Dr. Hartung emphasized the importance of multiomics in interpreting organoid systems: “Looking at a single readout is rarely enough to understand what is happening in complex organoids,” he said. “By combining different layers of data, such as transcriptomics and metabolomics, we can see whether the same biological pathway is affected at multiple levels. When independent datasets point to the same pathway, it strengthens confidence that the effect is real and biologically meaningful.”
He and Dr. Sidoli added that making sense of these large, layered datasets increasingly relies on artificial intelligence (AI). Modern experiments can measure thousands of genes, proteins, and cellular features simultaneously, generating multidimensional datasets that are simply too complex for humans to fully grasp.
Scaling organoids for industrial drug discovery
Looking ahead, the panel agreed that moving organoids into routine drug discovery will require not only technical refinement, but also smarter integration of automation, analytics, and biological insight.
Dr. McLean identified two priorities: reducing cost to enable larger-scale experimentation, and advancing high-resolution approaches such as single-cell analyses to preserve biological depth. “Scaling must go hand in hand with confidence in the data,” he said.
Dr. Sidoli highlighted single-cell technologies and AI-driven image analysis as key to scaling organoid systems. “Resolving differences at the cellular level will be essential to improving our understanding of disease,” he said.
To translate that biological depth into scalable workflows, he emphasized the importance of automation and continuous imaging. “If we can use AI to interpret morphological changes in real time, we may not always need complex molecular assays to assess drug response,” he explained. He added that making organoids easier to produce and transport would further reduce technical barriers and broaden industrial adoption.
Dr.

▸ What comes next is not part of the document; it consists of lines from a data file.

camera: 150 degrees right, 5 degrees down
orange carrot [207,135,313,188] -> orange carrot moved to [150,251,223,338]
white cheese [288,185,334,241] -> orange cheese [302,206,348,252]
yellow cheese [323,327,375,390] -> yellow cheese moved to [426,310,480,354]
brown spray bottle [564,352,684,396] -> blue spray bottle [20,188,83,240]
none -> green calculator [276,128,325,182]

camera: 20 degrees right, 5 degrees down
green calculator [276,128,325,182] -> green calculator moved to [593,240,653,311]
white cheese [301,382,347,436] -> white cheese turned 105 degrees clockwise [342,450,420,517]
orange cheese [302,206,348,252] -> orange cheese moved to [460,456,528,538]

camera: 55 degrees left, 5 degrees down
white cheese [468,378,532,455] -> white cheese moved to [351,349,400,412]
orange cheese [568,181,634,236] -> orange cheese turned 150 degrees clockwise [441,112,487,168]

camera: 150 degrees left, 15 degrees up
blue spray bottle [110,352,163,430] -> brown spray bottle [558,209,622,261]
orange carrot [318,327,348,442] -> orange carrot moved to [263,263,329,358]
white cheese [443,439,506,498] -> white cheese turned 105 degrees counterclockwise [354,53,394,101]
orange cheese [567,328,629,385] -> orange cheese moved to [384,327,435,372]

Hartung agreed that AI will underpin the field’s next phase. “To turn data into real biological insight, we need powerful computational tools that can spot patterns and make sense of it.” He also emphasized the importance of quality assurance and reporting standards, including Good In Vitro Reporting Standards, to ensure reproducibility and enable reliable AI-driven analysis.
“Improving functional maturity and immunocompetence in organoids will also be essential for modeling the inflammatory components present in most human diseases,” he added.

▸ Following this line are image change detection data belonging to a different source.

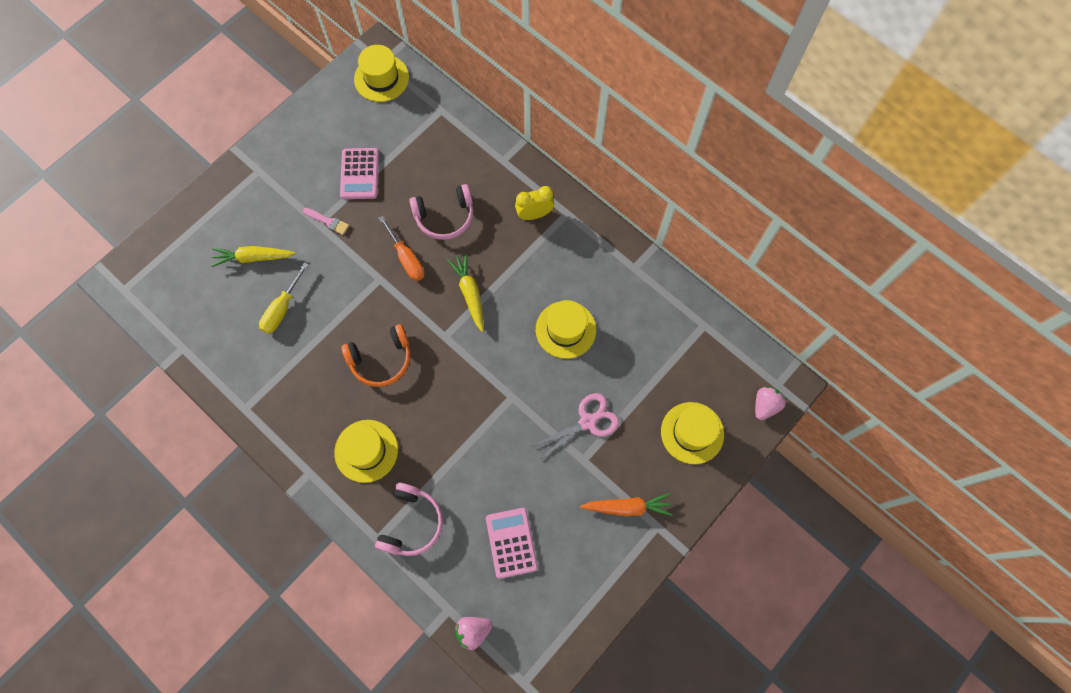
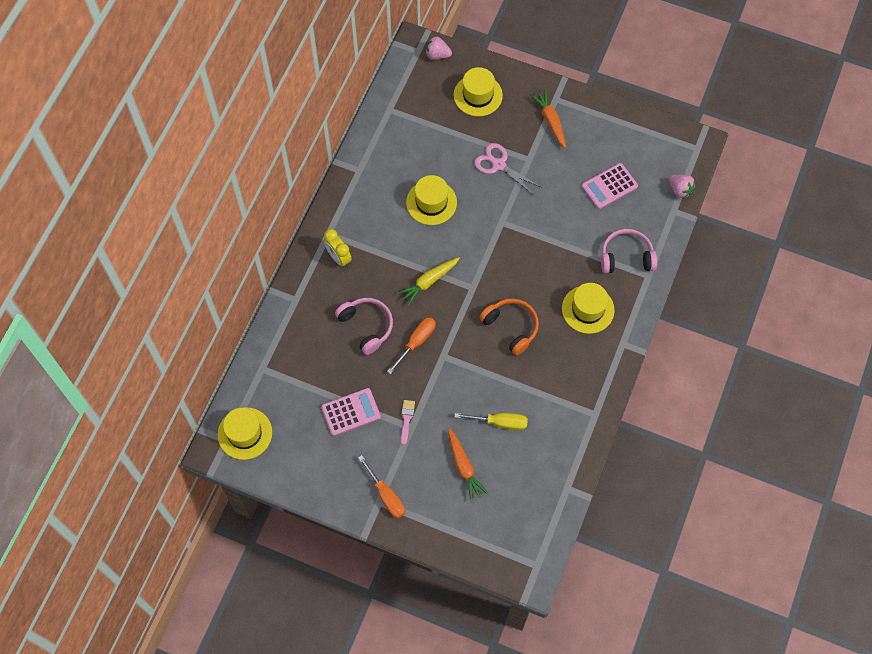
camera: 110 degrees left, 5 degrees down
yellow carrot [211,246,296,267] -> orange carrot [448,429,488,501]
none -> orange screwdriver [358,455,405,518]

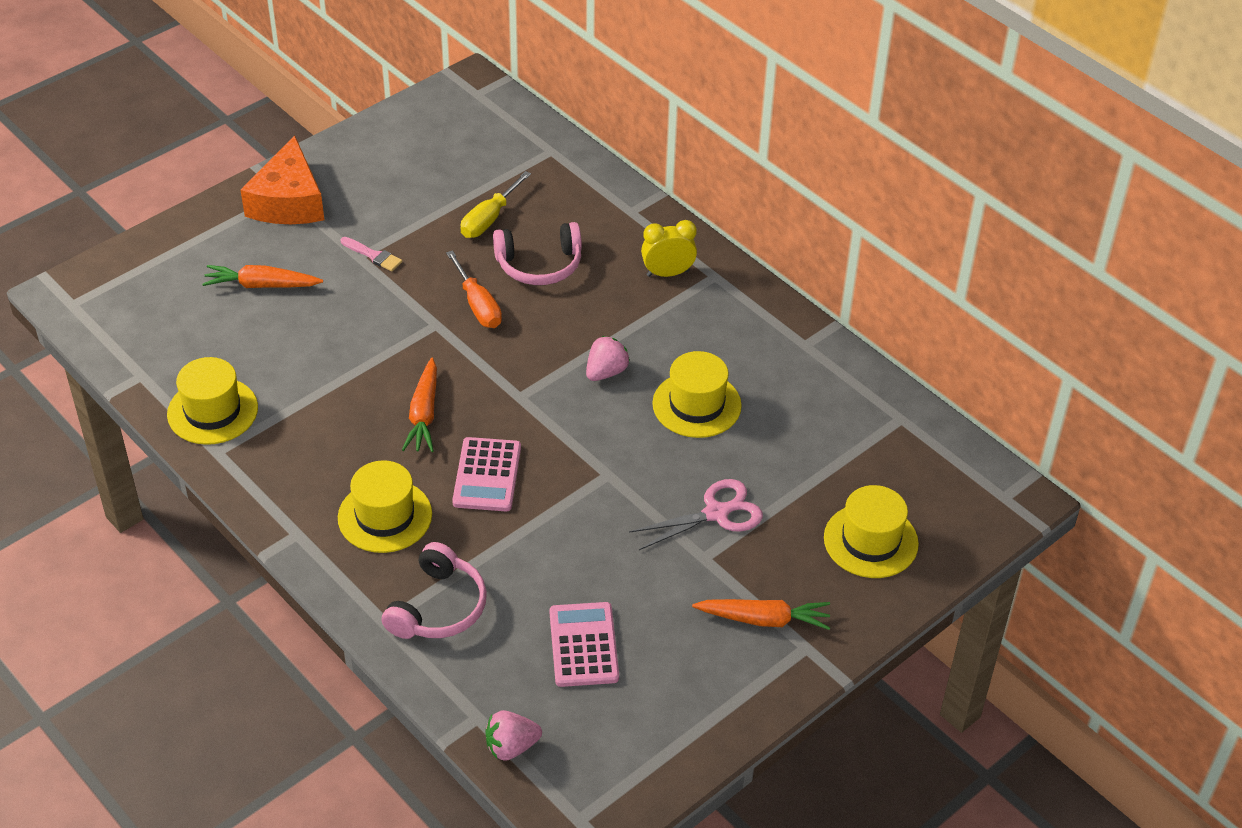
camera: 115 degrees right, 20 degrees down
yellow hat [217,407,272,460] -> yellow hat moved to [167,357,258,445]
pink calculator [321,388,381,436] -> pink calculator moved to [452,437,521,511]
orange screwdriver [358,455,405,518] -> orange cheese [240,136,324,224]
yellow carrot [397,257,460,306] -> none
pink strawberry [426,37,452,60] -> pink strawberry moved to [586,336,630,381]
yellow screwdriver [454,413,528,430] -> yellow screwdriver moved to [461,171,531,238]
orange headphones [479,299,539,356] -> orange carrot [402,358,437,452]

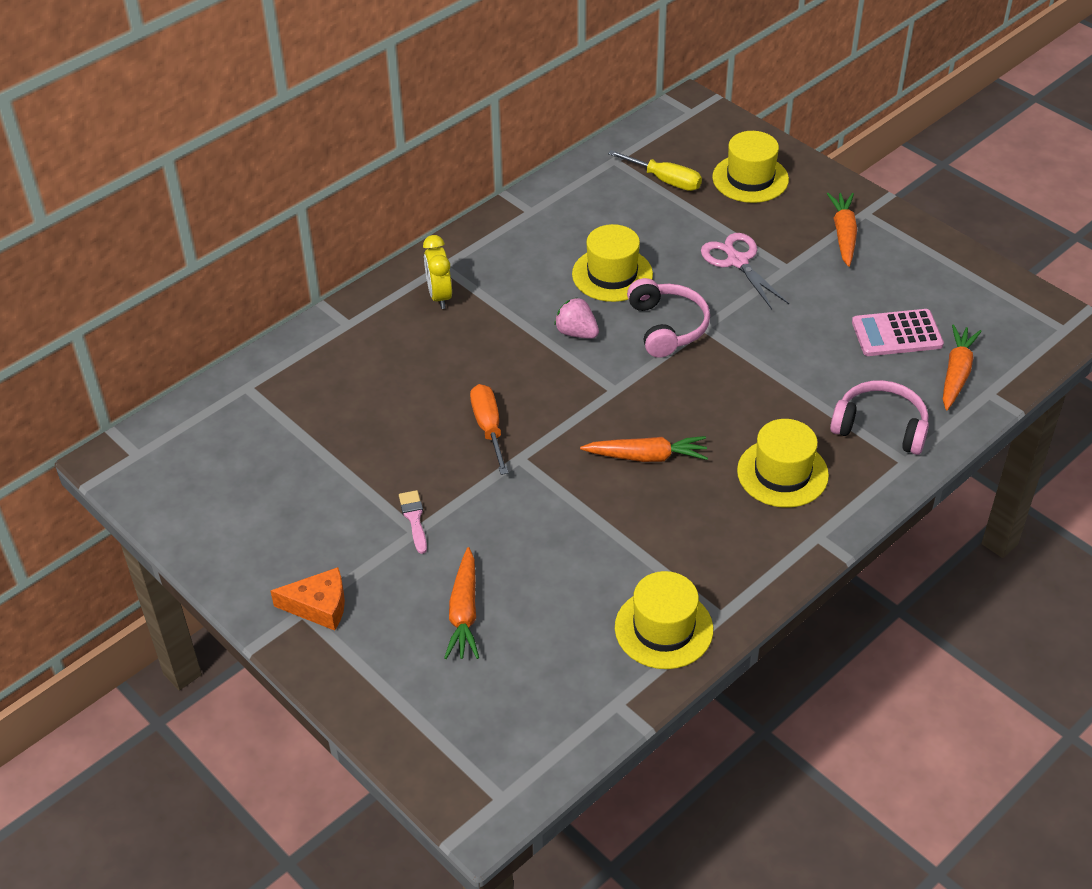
camera: 90 degrees left, 0 degrees up
orange cheese [240,136,324,224] -> orange cheese [271,567,345,631], size x0.62
pink brush [341,237,403,271] -> pink brush turned 45 degrees counterclockwise [399,490,427,554]
orange screwdriver [446,250,502,328] -> orange screwdriver turned 75 degrees counterclockwise [470,384,508,475]
pink calculator [452,437,521,511] -> none
yellow screwdriver [461,171,531,238] -> yellow screwdriver moved to [608,150,702,191]
pink strawberry [485,710,542,761] -> none
pink headphones [493,222,582,285] -> pink headphones moved to [627,278,710,358]
none -> orange carrot [943,324,982,410]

Realizing the full potential of organoid technologies
In closing, the panel explained that progress not only depends on the technology itself but also on the people behind it. “Education is key,” said Dr. Hartung. “Organoid systems have advanced enormously over the past 15 years, but they’re still not fully embedded in biomedical training. There are far too many people who aren’t aware of the opportunity here and are sticking to methodologies that are outdated. We need stronger formal education and continuing training, especially as regulatory agencies are increasingly recognizing the value of human-relevant systems.”

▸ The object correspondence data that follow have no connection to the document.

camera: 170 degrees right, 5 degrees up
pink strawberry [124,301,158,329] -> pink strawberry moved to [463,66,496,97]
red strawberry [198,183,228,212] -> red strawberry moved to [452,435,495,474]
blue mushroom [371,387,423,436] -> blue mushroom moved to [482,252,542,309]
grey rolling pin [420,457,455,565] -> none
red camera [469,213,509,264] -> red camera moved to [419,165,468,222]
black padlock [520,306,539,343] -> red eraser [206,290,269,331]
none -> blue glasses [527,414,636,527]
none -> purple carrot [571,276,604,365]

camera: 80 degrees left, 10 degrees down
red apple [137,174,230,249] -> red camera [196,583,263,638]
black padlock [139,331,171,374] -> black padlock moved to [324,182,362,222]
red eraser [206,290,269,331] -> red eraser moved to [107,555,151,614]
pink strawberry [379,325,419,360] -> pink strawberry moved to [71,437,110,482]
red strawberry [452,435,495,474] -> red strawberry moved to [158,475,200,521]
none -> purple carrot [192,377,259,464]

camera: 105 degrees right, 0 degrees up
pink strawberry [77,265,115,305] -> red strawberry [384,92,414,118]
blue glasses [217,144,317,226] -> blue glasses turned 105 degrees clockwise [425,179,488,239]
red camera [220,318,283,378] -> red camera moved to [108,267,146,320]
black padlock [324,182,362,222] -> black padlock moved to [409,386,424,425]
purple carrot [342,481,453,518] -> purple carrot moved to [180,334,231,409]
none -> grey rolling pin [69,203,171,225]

“Science is made by people,” added Dr. Sidoli. “Organoids can seem complex, but there are systems that are very feasible to set up in a lab, and there’s a community of scientists excited to train others. If we want this field to move forward, we need to make it accessible and bring more people into it.”
Dr. McLean agreed that training must evolve alongside the science. “This field sits at the intersection of chemistry, biology, engineering, and data science,” he said. “If we equip researchers to work across disciplines, we’ll be in a much stronger position to translate organoid innovation into real-world impact.”